* **課題**
下の文書の抜粋で「一つ目の図は2020年以降」から始まる段落を、主な事実を残して箇条書きで短くまとめてください。

* **文書の抜粋**
-=-=-=-=-

一方で、民間銀行だけではなく公的金融機関もガス開発において重要な役割を担っていることを見逃してはいけません。東南アジアでのガス投融資の半分以上が、政府系銀行、二国間開発金融機関、輸出信用機関によって投じられています[v]。上記のJBICや日本貿易保険(NEXI)は、輸出信用機関に分類されます。
公的資金によるガス事業の支援はその金額が重要なだけでなく、民間金融機関や事業者にとってはリスクヘッジの観点から、なくてはならないものです。というのも輸出信用機関は多くの場合、ガス事業の中でも事業規模が大きくリスキーなものに対する保険を提供しており、それらは公的資金でなければ保険の提供が難しいであろう事業です[vi]。つまり、エネルギー安全保障など国家のエネルギー戦略を推し進めるために、公的資金が、気候変動対策を求める声とガス投融資の非経済性をおしのけてガス投融資を継続させているということです。
さて、2016年以降という時間軸で見ると日本企業の存在がかなり大きいというのがここまでの議論ですが、2020年以降(2020年1月から2022年3月までに取引が行われた事業への投融資額)で区切って見るとトレンドの変化が見てとれるとレポートは指摘しています。どういうことでしょうか。下の図2つをご覧ください。
一つ目の図は2020年以降、東南アジアのガス事業に投融資した企業を投融資額でランキングしたものですが、日本企業は上位10社にランクインしておらず、変わってタイ企業が上位5社を独占しています。これは二つ目の図(国別ランキング)でも明らかで、タイが圧倒的にガス投融資を引っ張っており、アメリカ(9位から3位)とイギリス(8位から5位)も順位を大きく上げています。アメリカからはJPMorgan Chase & Co、イギリスからはStandard Chartered PLCが金融機関別ランキングにそれぞれ10位、9位にランクインしており、これらの企業が米英の順位を押し上げていると見ることができます。一方、日本は2位から7位へと順位を下げています。それでも11億4,010 万 米ドルもの額をこの期間に投融資しており、相対的に下がったとはいえ、まだまだ巨額の投融資を続けていることに変わりありません。
3. 今求められていることは何か
以上の分析を踏まえて、レポートは金融機関に実効性のある対策をとるよう提言しています。
1. IPCCの地球温暖化に関する特別報告書のP1シナリオ(1.5℃)に基づき、1.5℃パスウェイ(2030年までに世界のCO2排出量を2010年比で45%削減し、今世紀半ばまでにCO2排出量をネットゼロとする)を誤った対策なしに追求する政策、つまりパリ協定に整合した政策を実施すること。具体的には以下。
a. 新規油田・ガス田、LNGターミナル、およびGlobal Oil & Gas Exit Listに掲載された企業への直接・間接の資金供与を禁止する。
(解説: Global Oil & Gas Exit Listとは、環境NGO Urgewaldが作成した、ガス・石油開発に投融資者、事業者として深く関与している企業のリストです。ちなみになぜ直接投資と間接投資とどちらにも言及しているのでしょうか?レポートによれば、パリ協定以降の東南アジアでのガス開発の資金調達は4分の3がコーポレートファイナンス(間接投資)から、残りの4分の1のみがプロジェクトファイナンス(直接投資)から来ていると指摘しています[vii]。つまり、化石燃料事業への直接投資のみを規制するだけでは、ガス開発への資金の流れを止めることができないのです。)

-=-=-=-=-

* **資料**
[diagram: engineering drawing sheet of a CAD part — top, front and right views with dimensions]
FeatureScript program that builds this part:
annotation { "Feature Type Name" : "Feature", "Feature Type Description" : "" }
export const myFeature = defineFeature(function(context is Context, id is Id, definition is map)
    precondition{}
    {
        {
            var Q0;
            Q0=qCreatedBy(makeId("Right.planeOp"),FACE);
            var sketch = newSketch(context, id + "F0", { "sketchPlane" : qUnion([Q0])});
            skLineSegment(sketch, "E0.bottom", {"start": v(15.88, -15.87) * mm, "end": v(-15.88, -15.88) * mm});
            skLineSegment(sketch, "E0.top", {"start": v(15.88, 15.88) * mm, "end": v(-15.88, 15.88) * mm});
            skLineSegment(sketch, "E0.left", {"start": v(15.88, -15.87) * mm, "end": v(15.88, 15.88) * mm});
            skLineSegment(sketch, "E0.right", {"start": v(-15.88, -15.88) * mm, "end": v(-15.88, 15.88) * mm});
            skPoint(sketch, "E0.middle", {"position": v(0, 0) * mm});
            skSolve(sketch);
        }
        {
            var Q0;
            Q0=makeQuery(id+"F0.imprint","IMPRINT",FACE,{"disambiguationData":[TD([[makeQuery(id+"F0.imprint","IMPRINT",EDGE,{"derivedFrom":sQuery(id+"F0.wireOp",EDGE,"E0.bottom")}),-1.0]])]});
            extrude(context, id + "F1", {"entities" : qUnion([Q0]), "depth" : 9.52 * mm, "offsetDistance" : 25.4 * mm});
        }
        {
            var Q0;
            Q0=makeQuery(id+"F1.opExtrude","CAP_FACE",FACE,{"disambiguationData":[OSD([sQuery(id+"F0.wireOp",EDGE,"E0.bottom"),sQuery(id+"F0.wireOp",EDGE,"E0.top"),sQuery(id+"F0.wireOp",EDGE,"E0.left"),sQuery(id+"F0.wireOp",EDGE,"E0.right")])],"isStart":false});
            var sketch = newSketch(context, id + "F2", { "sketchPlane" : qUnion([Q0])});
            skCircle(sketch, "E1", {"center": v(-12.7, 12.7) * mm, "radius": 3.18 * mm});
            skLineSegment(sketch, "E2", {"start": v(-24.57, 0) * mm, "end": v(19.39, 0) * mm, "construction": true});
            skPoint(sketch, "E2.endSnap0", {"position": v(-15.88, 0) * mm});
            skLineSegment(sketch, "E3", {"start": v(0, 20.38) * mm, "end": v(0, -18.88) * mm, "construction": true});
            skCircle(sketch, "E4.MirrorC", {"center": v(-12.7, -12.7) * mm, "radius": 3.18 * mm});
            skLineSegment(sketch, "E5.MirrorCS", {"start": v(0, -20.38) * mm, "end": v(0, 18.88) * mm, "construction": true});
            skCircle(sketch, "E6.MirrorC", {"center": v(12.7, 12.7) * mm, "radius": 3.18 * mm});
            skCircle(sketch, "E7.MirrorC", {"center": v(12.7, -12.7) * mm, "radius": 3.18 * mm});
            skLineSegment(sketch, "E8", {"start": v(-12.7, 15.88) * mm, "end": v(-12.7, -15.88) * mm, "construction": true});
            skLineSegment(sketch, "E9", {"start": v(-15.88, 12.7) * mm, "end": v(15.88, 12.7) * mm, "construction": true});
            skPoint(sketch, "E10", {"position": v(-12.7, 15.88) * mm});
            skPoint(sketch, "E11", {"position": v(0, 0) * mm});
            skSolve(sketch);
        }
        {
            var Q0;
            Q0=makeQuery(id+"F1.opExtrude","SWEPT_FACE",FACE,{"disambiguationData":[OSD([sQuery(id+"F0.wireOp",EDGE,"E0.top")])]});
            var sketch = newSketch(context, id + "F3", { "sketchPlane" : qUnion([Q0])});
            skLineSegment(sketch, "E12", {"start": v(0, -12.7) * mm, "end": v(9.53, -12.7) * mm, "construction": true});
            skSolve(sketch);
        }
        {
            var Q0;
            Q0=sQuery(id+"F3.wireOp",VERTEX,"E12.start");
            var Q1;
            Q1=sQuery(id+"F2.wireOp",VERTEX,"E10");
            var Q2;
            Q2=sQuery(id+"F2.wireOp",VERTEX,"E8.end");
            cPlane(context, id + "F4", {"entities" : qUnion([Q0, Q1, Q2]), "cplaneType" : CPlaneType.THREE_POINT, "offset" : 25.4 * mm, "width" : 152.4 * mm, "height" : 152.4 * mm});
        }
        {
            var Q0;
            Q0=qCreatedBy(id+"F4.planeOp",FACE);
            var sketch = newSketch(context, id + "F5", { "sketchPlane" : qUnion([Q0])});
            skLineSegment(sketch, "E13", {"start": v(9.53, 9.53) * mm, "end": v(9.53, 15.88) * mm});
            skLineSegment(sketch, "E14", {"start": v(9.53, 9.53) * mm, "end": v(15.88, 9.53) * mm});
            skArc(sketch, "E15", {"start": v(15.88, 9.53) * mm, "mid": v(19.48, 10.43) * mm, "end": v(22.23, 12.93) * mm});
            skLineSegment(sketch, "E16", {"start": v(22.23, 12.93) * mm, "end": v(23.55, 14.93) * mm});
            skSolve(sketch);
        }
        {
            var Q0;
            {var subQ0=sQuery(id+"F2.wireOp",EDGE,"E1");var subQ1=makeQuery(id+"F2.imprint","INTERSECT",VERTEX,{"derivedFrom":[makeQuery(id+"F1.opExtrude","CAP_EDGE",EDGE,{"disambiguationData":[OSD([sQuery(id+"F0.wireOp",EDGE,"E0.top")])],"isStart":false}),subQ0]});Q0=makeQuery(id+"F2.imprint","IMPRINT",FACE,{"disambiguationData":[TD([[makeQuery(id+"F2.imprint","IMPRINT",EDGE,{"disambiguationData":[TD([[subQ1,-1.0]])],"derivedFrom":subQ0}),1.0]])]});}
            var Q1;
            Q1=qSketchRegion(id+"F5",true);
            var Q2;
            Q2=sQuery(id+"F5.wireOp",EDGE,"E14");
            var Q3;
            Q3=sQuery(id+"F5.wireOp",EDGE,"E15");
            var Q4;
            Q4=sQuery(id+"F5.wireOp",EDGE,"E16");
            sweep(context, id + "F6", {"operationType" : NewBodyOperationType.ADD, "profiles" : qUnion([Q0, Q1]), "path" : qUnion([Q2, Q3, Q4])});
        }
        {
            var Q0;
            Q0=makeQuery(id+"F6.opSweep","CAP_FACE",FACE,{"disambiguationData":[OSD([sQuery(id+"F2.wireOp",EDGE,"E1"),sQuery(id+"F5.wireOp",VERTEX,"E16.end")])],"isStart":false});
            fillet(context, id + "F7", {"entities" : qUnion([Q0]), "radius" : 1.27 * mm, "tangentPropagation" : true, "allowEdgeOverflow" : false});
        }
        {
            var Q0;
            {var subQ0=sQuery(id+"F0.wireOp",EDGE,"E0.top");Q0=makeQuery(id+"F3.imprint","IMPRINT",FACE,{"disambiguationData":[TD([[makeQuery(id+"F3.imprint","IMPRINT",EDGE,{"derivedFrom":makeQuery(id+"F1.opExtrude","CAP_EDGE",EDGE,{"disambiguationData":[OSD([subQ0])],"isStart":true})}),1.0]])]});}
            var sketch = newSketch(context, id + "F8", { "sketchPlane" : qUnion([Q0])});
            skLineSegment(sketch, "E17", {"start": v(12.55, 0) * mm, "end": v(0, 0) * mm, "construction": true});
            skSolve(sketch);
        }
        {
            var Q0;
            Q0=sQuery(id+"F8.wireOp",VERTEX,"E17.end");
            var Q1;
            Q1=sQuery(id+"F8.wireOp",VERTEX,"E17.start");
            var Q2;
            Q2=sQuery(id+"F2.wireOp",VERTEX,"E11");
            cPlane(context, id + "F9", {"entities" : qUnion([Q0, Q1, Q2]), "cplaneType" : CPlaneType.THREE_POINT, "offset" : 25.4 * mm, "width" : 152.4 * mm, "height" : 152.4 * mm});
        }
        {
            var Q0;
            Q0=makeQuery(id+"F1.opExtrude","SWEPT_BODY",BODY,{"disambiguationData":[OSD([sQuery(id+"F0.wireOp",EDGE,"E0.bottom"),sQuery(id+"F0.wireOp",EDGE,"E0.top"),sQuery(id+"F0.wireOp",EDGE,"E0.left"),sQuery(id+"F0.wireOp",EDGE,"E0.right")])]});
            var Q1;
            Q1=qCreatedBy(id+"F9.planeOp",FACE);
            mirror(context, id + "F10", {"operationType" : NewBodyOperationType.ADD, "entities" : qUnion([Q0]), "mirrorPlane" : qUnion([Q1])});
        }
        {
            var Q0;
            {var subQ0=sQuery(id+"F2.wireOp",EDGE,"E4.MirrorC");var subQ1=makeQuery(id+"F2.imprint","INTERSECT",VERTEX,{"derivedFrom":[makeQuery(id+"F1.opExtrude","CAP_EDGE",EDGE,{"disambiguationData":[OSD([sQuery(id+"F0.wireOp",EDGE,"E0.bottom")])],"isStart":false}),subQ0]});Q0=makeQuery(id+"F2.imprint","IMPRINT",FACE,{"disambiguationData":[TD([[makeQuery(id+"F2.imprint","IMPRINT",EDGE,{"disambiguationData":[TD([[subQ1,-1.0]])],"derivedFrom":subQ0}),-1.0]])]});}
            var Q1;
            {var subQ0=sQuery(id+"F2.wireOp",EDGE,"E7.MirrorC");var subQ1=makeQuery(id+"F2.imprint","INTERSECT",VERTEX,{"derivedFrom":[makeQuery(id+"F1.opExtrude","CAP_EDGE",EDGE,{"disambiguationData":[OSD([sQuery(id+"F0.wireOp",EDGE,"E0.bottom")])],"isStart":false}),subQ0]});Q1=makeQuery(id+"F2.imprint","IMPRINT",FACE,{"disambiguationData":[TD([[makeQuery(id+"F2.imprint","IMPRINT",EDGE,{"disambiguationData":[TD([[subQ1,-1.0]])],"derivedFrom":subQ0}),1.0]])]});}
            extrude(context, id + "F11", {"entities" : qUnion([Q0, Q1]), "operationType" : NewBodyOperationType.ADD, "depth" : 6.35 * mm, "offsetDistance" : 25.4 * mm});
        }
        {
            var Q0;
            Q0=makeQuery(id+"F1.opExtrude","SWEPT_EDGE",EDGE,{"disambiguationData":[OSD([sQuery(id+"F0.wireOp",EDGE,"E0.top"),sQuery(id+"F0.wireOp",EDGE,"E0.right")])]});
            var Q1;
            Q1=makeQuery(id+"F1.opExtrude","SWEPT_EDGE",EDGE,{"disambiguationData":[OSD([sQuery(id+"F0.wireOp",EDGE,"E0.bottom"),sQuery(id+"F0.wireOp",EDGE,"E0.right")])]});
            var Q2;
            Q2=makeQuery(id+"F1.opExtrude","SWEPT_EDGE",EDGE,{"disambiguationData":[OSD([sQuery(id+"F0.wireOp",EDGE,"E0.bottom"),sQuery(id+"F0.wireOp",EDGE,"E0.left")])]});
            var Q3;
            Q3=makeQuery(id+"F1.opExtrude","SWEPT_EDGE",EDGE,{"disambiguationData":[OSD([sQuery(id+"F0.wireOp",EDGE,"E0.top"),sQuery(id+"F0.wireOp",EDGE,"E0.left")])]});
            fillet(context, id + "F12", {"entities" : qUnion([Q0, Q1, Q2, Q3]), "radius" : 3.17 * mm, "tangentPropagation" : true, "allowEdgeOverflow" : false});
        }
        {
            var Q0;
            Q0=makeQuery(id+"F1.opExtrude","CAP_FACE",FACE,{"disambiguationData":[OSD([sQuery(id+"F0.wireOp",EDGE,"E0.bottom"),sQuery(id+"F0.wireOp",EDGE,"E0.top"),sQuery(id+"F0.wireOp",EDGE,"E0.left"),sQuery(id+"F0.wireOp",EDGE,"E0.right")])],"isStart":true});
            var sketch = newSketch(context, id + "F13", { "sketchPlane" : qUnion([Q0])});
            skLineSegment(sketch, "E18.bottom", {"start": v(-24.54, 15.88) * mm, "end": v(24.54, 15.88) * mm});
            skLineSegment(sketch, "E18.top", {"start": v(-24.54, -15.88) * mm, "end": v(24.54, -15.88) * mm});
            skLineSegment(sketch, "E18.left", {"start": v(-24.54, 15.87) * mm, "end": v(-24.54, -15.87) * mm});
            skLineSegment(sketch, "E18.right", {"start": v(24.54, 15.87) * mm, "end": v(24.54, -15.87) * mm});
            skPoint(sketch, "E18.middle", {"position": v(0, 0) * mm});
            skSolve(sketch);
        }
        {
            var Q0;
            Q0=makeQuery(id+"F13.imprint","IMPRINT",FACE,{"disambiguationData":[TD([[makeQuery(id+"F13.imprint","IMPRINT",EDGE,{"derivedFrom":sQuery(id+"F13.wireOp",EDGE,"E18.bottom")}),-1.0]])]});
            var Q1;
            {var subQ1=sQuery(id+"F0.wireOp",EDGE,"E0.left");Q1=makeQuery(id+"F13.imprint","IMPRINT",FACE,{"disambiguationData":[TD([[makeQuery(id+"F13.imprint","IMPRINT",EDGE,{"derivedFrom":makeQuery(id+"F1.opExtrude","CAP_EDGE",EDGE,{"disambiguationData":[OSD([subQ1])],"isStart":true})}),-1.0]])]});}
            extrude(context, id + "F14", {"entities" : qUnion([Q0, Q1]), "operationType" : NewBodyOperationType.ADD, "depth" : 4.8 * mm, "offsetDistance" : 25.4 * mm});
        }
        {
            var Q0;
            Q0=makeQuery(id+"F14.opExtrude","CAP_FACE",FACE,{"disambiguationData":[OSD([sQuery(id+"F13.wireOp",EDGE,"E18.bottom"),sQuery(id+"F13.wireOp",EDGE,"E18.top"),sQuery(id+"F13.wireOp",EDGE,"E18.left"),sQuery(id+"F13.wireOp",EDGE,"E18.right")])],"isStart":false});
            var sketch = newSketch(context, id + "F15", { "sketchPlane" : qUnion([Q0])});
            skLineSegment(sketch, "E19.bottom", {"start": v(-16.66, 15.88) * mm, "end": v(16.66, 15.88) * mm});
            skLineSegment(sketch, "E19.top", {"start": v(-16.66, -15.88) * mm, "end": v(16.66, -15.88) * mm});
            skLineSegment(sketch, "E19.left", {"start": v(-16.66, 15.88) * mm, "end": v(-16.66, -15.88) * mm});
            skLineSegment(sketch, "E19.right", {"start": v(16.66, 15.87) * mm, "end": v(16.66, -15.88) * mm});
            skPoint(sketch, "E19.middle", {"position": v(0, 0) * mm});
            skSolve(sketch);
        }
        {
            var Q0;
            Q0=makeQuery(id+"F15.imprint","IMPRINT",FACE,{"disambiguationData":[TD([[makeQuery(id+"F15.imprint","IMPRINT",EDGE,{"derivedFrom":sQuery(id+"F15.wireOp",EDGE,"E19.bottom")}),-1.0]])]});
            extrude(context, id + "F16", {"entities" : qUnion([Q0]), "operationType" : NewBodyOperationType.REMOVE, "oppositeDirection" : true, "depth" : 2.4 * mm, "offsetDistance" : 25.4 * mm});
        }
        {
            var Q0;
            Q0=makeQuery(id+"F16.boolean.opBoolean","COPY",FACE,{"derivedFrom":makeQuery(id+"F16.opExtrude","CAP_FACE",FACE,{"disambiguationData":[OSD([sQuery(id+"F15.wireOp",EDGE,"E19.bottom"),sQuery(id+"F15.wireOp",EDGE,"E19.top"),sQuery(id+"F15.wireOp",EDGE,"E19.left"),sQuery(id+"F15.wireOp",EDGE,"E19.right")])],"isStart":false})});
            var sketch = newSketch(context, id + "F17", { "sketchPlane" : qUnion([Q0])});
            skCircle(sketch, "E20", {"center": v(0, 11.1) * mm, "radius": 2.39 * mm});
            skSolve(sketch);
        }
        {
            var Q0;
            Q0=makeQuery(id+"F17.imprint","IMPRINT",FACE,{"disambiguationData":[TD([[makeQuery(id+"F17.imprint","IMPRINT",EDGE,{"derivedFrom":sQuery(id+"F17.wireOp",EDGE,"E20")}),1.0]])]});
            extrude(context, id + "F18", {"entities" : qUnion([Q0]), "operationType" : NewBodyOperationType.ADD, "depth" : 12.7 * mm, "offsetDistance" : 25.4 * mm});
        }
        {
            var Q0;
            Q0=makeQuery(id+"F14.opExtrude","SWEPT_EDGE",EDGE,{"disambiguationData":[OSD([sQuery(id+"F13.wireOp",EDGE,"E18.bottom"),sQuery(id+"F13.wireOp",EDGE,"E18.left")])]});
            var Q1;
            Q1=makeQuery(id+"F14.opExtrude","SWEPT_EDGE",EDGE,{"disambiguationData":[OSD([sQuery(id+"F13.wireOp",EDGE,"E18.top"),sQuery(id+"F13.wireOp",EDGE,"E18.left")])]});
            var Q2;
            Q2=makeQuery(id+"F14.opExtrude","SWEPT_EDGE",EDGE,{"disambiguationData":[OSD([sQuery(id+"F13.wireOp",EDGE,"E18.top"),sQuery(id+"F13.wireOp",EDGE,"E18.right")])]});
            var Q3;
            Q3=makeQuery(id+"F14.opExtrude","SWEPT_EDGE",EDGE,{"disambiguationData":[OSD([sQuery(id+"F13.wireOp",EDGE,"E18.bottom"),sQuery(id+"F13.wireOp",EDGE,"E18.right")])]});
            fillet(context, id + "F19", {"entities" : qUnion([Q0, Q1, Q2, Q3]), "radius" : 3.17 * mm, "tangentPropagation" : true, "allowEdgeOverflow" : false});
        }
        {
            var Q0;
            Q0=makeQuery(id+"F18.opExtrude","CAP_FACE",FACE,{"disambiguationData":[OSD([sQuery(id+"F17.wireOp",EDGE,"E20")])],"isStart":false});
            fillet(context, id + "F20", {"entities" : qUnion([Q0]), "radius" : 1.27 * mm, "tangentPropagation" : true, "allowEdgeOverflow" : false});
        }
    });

-=-=-=-=-

* **課題の結果**
- 2020年以降に東南アジアのガス事業へ投融資した企業の投融資額ランキングでは、日本企業は上位10社に入らず、タイ企業が上位5社を独占している。
- 国別ランキングでもタイが圧倒的にガス投融資を引っ張っている。アメリカは9位から3位へ、イギリスは8位から5位へと大きく順位を上げた。
- 金融機関別ランキングではJPMorgan Chase & Coが10位、Standard Chartered PLCが9位に入り、米英の順位を押し上げたと見られる。
- 日本は2位から7位に下がったが、この期間に11億4,010万米ドルを投融資しており、今も巨額の投融資を続けている。